Repeat every record exactly as written, but leave out the pictures.

◆ MATERIAL FOR THIS EXERCISE:
=== Begin Enclosure ===
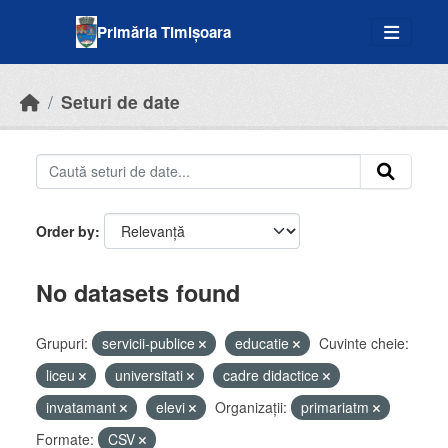
Skip to main content
Primăria Timișoara
Seturi de date
Order by
No datasets found
Grupuri:
servicii-publice
educatie
Cuvinte cheie:
liceu
universitati
cadre didactice
invatamant
elevi
Organizații:
primariatm
Formate:
CSV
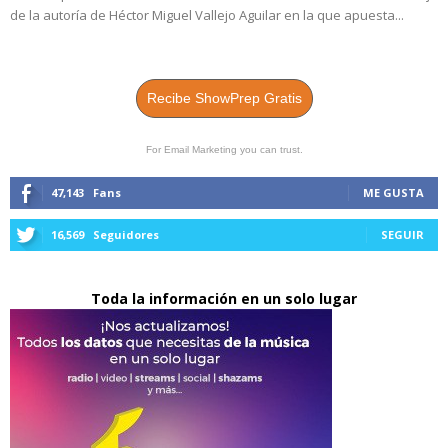
de la autoría de Héctor Miguel Vallejo Aguilar en la que apuesta...
Recibe ShowPrep Gratis
For Email Marketing you can trust.
47,143
Fans
ME GUSTA
16,569
Seguidores
SEGUIR
Toda la información en un solo lugar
=== End Enclosure ===
◆ ANSWER BOX:
Skip to main content
Primăria Timișoara
Seturi de date
Order by
No datasets found
Grupuri:
servicii-publice
educatie
Cuvinte cheie:
liceu
universitati
cadre didactice
invatamant
elevi
Organizații:
primariatm
Formate:
CSV
de la autoría de Héctor Miguel Vallejo Aguilar en la que apuesta...
Recibe ShowPrep Gratis
For Email Marketing you can trust.
47,143
Fans
ME GUSTA
16,569
Seguidores
SEGUIR
Toda la información en un solo lugar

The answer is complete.